From 1993-2001, America had a president who lied about whether he had an affair with a White House intern. Since 2001, we’ve had a president who sent soldiers into war in Iraq based on the lie that Iraq’s leader was responsible for the 9/11 terrorist attacks on America. He lied when he said that Iraq had weapons of mass destruction and posed an imminent threat against us. He lied about the military’s torture of Iraqi prisoners of war and the government’s surveillance of American citizens.

Corporate executives have become obscenely wealthy by lying to their stockholders. Some of our best athletes have lied about whether they took steroids. Congressional members lie to us when they’re accused of committing crimes, and then, when the evidence is too overwhelming to ignore, they blame the other political party.

In Charleston, a married state representative, who campaigned on family values while carrying on a public affair with another legislator, pulled a gun and threatened South Carolina Electric and Gas employees who were inspecting power lines on his property. The legislator unconscionably blamed the SCE&G employees for the incident. Parents lied about their home addresses so their children could attend the prestigious Buist Academy, and the school’s principal acquiesced. When 11 students from Wando High School were arrested for armed robbery, that school’s principal blamed the media.

We hear that today’s youth are jaded, detached, and cynical. We read cheating is on the increase in our schools and colleges. As adults, we wonder why the younger generation doesn’t respect their elders like we did. Why don’t our children pay attention to us? The problem is not they don’t pay attention to us. The problem is that they do.

Chris Lamb
Mt. Pleasant


Until recently, I’ve been unable to determine if Michael Graham is a bold liar or just plain stupid. His latest article (“Angry Anniversary,” Views, Sept. 6), however, made me realize that he’s both.

Graham speaks in defense of ABC’s docudrama The Path to 9/11, which has received much criticism for its use of false information to take blame away from the Bush administration and drop it on the lap of Bill Clinton. Graham states, “The film points out that President Clinton refused to give the order to kill Osama when we had him in our sights in 1988,” and refers to an opening scene in which a CIA agent telephones the White House to get approval to assassinate Bin Laden, whom the agent has located. In the film, White House officials refuse to okay the agent’s attempt and hang up the phone. This scene, to which Graham directly refers and cites in defense of his argument, never occurred in real life.

Another scene in the film shows how Bin Laden was able to escape capture by learning that his phone calls were traced, and by reading of such efforts in the Washington Post when, in the real world, it was the ultra-conservative Washington Times that released such information.

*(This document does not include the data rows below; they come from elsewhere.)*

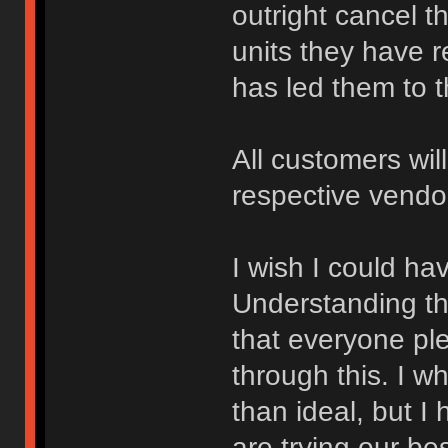
outright cancel th
units they have 
has led them to th
All customers wil
respective vendo
I wish I could ha
Understanding that
that everyone pl
through this. I w
than ideal, but 
are trying our be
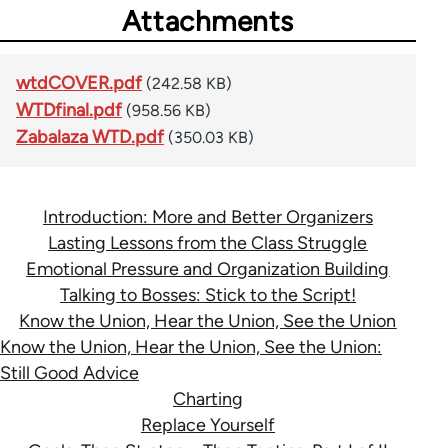
Attachments
wtdCOVER.pdf
(242.58 KB)
WTDfinal.pdf
(958.56 KB)
Zabalaza WTD.pdf
(350.03 KB)
Introduction: More and Better Organizers
Lasting Lessons from the Class Struggle
Emotional Pressure and Organization Building
Talking to Bosses: Stick to the Script!
Know the Union, Hear the Union, See the Union
Know the Union, Hear the Union, See the Union:
Still Good Advice
Charting
Replace Yourself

It certainly shouldn’t be overlooked that Cyrus Nowrasteh, who is proud to identify himself as a conservative activist, who Rush Limbaugh claims as friend, and who has made his disdain for Clinton publicly known, was a scriptwriter of this film.

If Graham is to continue pushing this BS on us, I hope he does so through a different medium (maybe ABC?) because his false and foolish contributions are a tarnish upon City Paper.

Rob Groce


Will Moredock wholeheartedly endorses the comments of letter writer George Steele to the P&C who stated: “When I have to surrender my freedoms guaranteed under the Constitution and the Bill of Rights for the sake of your perception of safety and security, our enemies have already won.”

I assume that sentence refers to the right of privacy. The right of privacy is not expressed in the Bill of Rights. Assuming for the sake of argument that this right is implied in the Bill of Rights, I wish to point out that no rights are absolutely guaranteed. A constitutionally protected right may be offset by an overwhelming other interest.

The U.S. Supreme Court has repeatedly stated that an overwhelming interest of any individual state or the federal government trumps an individual’s otherwise protected right. If this weren’t so, there would be no defamation laws. Further, when our country is at war, rights can more easily be curtailed, and no reasonable person can say that Al Qaeda has not declared war against us.

The Supreme Court has also stated that the president, through his attorney general, can act unilaterally to protect the security of the country. This prerogative has been used by several previous presidents.

Mr. Steele refers to “your perception of safety and security.” I gather that Mr. Steele does not perceive that our country is in any danger. Perhaps we have just been lucky that there have been no further terrorist attacks in this country and that nobody intends to harm us. Perhaps the terrorists that England captured, intending to board US planes, are completely innocent of any such intent.

That’s not my “perception.” I perceive that we are in great danger and we must act both offensively and defensively to prevent any further attacks.